TASK DIRECTIONS:
Give back exactly the lines of the material below that start at the line containing "coaster: none [520,593,587,630]" and end at the line containing "wall art: present [538,222,589,263]", and no others.

GIVEN INFORMATION:

┌──

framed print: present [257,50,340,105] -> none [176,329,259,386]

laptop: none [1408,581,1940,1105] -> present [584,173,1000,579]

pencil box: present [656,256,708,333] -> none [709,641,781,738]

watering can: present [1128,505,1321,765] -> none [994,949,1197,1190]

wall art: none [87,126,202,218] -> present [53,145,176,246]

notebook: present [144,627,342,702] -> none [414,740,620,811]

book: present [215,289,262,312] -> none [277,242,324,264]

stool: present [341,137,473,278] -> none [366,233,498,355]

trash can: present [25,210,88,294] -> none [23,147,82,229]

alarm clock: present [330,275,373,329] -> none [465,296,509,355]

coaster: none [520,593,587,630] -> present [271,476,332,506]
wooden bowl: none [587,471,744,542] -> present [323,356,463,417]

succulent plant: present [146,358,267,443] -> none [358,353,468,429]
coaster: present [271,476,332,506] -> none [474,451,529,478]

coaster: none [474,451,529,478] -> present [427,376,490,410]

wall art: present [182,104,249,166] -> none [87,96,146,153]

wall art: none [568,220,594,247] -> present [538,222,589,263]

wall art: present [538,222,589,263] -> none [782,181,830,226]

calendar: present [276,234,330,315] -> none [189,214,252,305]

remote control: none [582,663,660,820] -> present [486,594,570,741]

└──

THE COMPLETED TASK:
coaster: none [520,593,587,630] -> present [271,476,332,506]
wooden bowl: none [587,471,744,542] -> present [323,356,463,417]

succulent plant: present [146,358,267,443] -> none [358,353,468,429]
coaster: present [271,476,332,506] -> none [474,451,529,478]

coaster: none [474,451,529,478] -> present [427,376,490,410]

wall art: present [182,104,249,166] -> none [87,96,146,153]

wall art: none [568,220,594,247] -> present [538,222,589,263]

wall art: present [538,222,589,263] -> none [782,181,830,226]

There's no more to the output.